If I told you I had an opinion on gun control. The hair on the back of your neck would shoot up and you’d dig in for a fight. Even if we’re friends. Even if I was the godfather of your child. Even if you needed my kidney to save the life of my new godchild (your new CHILD-child), you’d start the process of disowning me, before I even told you what my opinion is.
As my friend, you’d understand that if I opened a conversation with “I have an opinion on gun control…” you’d presume it was counter to your opinion on gun control, which I would also presumably know as we’re great friends.
If you’re against it, you already assume I’m against you. The masthead of this website is me, mustachio’d with a broadsword slung over my shoulder (refresh the page if another photo is displayed, it might take a couple tries). “Of course Nolan is the leftist of left-ites!” you tell yourself. You’re diggin’ in, you’re ready to fight.
If you’re for gun control, you’ll remember that I’m from Kansas. You’ll remember I never shut up about being from Kansas. You’ll see the beginnings of liberal treason. He is from the ruralest ruality (reality + rural, I’m pretty proud of it) in the reddest of red states. You’ll think it makes sense. You’ll believe you’ve been wrong about me this whole time.
You’re both assholes. Everyone who has an opinion here is an asshole. I basically just opened the conversation by telling you “I am an asshole,” and realizing that, I’m trying to pivot the pendulum back at you by proving you’re an asshole too.
Here’s my point. Your team is too clearly chosen. You knew what team you were gonna be on before the topic was even declared. There’s no use talking to either of you and it hurts. I love you both. You fucking idiot assholes.
When I was 18 I had to register for the draft. In the post office, I found out that was where you declare your political party for life. I checked the box marked Independent as fast as I could, walked out of the post office and flipped off the building with both hands as I walked away backwards in slow motion while the guitar solo from 1997′s “D’ya Know what I Mean?” played.
Fuck your teams, and fuck your presumption that you need one. I’m on your team. You presume I’m not. But I am. I always have been. It hurts me that you’re so scared of the other imagined team, that you’d label me as “them” just to have a place to put me. You don’t think this because you’re dumb. The other team says that about you. The truth is, you do it because you’re afraid. And you’re afraid because your team tells you you’re afraid. Guns are only useful to people who are afraid. People without guns are afraid of people with guns. People with guns are also scared of people with guns, but because they have guns, they’ve sublimated their fear into visions of shooting people who disagree with them about their right to have a gun, the right to process their fear…yadda yadda yadda, the snake eats it own tail, the frame becomes the painting, machines making machines making machines. Vampires pretending to be humans, pretending to be vampires, pretending to be humans.
I’m against gun control (although comprehensive background checks are a HUGE fucking “NO DUH,” Congress). I understand people who cling to their guns. They’re scared because there’s no money where they live. People with money want to take their guns. And guns are their base means of control over the threats in their paradigm, which have now become the rich people trying to take their guns. It’s a hard position to explain to someone who hasn’t lived on that side of the economic fence.

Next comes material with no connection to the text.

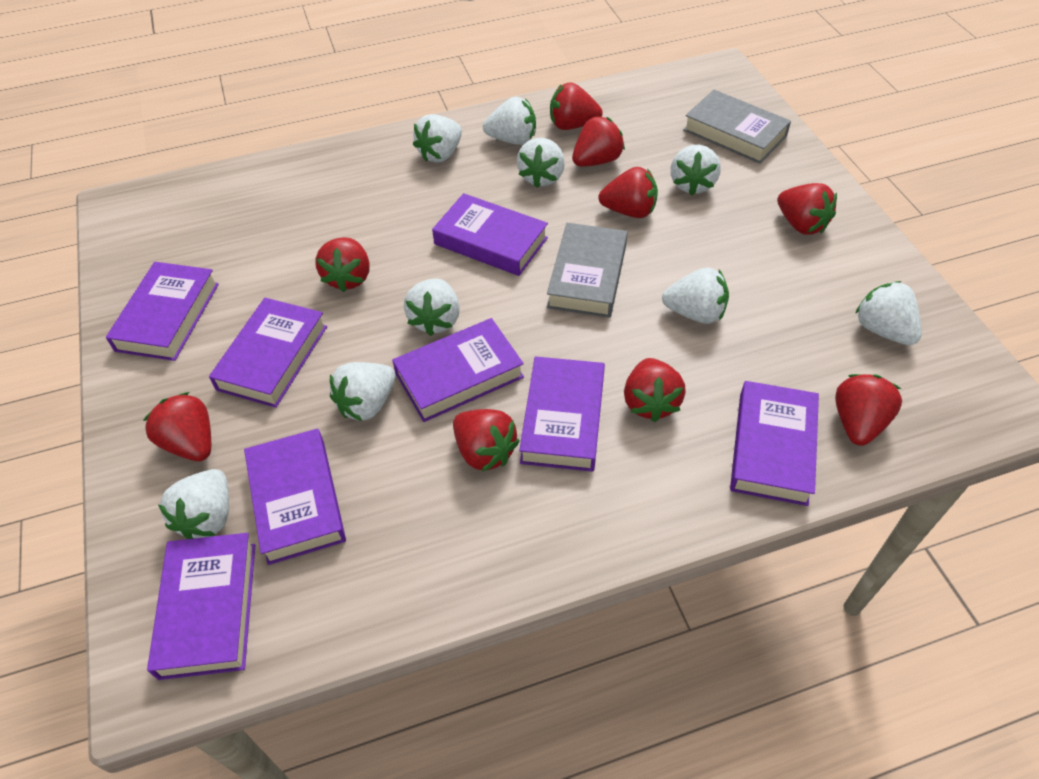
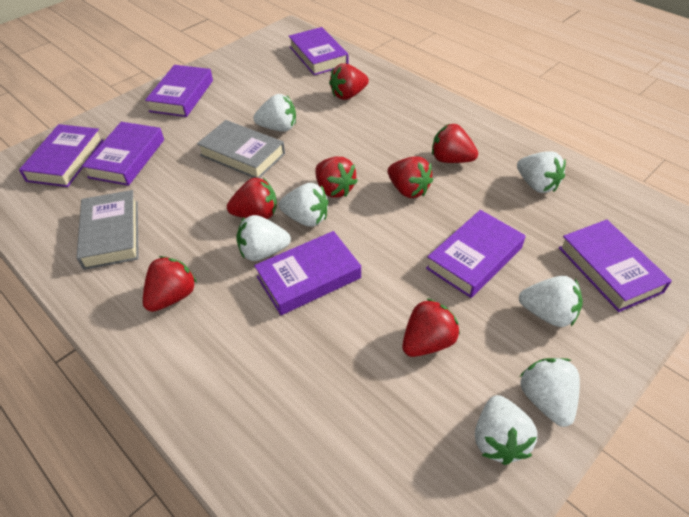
purple book: 8 -> 7
red strawberry: 9 -> 7
white strawberry: 9 -> 7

I’ve listened to people tell me, straight-faced, that they’re stockpiling guns to take their country back. In one second I ran down this branch of the dialogue tree in my head before I responded.
“Take the country back from who?”
“The government can shoot you dead where you stand, from space.”
“I’d like to see them try!”
“Well they’ve killed hundreds of Pakistani civilians this way, they’re not sweating one dude with 12 shotguns.”
The logic exposes a virulent wormhole after bringing up Pakistan. It forces the subject into a corner where their racism towards the president (which is used to baffling effectiveness by their team) and their racism towards Pakistanis are at odds with each other. A corner they have to punch their way out of, their escape route obstructed only by my face.
When you obsess about guns, you’re showing the world how powerless you feel. I only use the Pakistan drone strikes (probably a little too flippantly) as an example because it’s important to understand that if the things that you’re scared of happening do happen, the guns you own can’t help you. Maybe they make you feel safe, but they can easily be circumvented by your enemies. My contention is you have no enemies. Stop feeling afraid. Stop letting your team make you afraid.
I know I swung liberal there with the racism accusations. But, that was a real conversation with a real person who would stand tall and proud, look you in the eye and confirm his undying commitment to his racism. I dunno what to tell you, he’s your team. You’re the one who decided you needed a team.